→ **DIRECTIVE**: Show every line of the material that contains the string "quốc".

Saved entries
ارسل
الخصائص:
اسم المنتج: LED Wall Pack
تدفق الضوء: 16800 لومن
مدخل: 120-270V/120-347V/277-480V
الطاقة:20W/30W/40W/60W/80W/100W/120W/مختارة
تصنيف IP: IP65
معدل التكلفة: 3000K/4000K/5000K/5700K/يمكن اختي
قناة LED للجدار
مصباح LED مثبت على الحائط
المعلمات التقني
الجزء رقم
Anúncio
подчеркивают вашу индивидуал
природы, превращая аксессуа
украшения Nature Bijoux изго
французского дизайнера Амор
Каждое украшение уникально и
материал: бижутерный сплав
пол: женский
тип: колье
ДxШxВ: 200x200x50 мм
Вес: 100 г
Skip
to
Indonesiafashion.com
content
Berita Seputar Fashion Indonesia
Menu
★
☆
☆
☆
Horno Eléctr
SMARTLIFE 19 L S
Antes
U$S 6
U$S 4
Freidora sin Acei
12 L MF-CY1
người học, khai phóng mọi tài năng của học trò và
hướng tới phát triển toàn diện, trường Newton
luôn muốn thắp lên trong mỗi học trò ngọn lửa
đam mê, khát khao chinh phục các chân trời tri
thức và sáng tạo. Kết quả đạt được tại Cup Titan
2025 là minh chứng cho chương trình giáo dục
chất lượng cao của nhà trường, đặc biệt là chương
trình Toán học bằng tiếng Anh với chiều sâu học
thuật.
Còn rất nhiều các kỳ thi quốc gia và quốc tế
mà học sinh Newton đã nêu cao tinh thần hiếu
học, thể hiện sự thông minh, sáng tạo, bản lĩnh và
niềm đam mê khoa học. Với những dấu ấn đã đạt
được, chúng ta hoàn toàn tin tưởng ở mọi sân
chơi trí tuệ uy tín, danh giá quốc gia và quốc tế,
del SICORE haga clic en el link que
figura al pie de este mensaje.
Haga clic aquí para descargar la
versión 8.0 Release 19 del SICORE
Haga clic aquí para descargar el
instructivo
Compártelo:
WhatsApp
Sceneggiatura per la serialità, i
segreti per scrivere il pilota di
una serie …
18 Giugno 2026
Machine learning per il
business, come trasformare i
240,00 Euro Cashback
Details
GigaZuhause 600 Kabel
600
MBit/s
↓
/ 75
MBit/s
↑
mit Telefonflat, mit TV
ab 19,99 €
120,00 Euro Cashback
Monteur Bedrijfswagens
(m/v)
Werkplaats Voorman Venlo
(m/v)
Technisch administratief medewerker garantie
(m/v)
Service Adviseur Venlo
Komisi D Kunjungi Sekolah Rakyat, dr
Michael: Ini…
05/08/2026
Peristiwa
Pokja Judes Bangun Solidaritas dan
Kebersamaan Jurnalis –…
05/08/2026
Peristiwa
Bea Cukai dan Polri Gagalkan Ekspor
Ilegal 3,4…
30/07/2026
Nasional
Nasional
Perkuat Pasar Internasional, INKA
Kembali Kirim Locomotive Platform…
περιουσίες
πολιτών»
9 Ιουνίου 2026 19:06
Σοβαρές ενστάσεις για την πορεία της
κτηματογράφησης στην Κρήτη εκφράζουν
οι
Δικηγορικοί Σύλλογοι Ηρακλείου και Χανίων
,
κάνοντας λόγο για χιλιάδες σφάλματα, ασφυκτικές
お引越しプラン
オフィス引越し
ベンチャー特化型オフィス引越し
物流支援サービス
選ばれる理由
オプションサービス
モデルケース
---
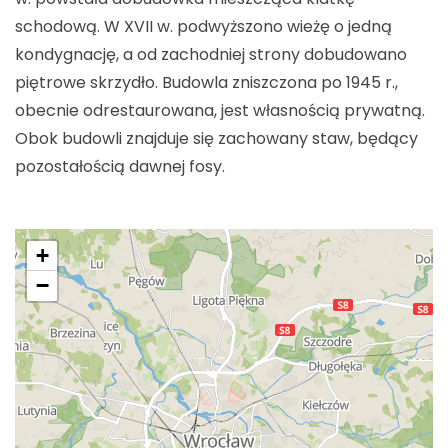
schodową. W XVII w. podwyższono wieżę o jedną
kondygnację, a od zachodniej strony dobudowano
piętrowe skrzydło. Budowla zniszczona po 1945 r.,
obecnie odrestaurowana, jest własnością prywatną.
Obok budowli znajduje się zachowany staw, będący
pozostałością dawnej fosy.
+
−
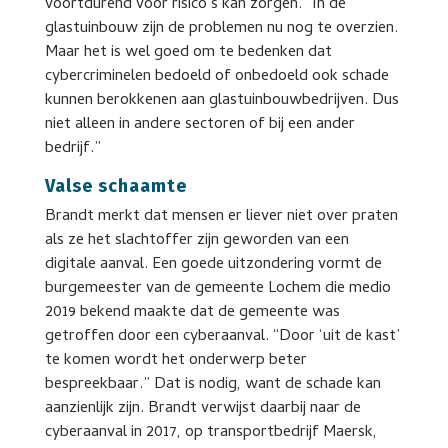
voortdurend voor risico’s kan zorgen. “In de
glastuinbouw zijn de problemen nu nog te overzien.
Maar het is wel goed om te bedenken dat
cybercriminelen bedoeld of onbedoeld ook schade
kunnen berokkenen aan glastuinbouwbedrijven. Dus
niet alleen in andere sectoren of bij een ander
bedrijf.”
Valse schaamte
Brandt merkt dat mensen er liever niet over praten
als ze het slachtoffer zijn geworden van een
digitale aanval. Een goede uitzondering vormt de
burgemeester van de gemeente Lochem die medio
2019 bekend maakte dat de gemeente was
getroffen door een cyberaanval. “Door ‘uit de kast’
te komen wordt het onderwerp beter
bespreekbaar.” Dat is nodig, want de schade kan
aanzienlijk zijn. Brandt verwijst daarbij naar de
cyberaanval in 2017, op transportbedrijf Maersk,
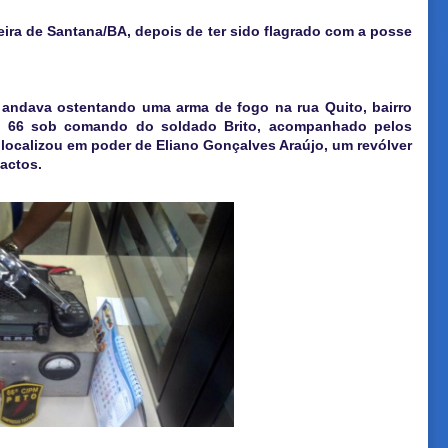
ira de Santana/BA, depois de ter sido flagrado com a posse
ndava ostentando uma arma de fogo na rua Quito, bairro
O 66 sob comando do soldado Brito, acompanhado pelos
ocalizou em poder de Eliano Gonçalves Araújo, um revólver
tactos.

→ **SOLVED PROBLEM**:
Còn rất nhiều các kỳ thi quốc gia và quốc tế
chơi trí tuệ uy tín, danh giá quốc gia và quốc tế,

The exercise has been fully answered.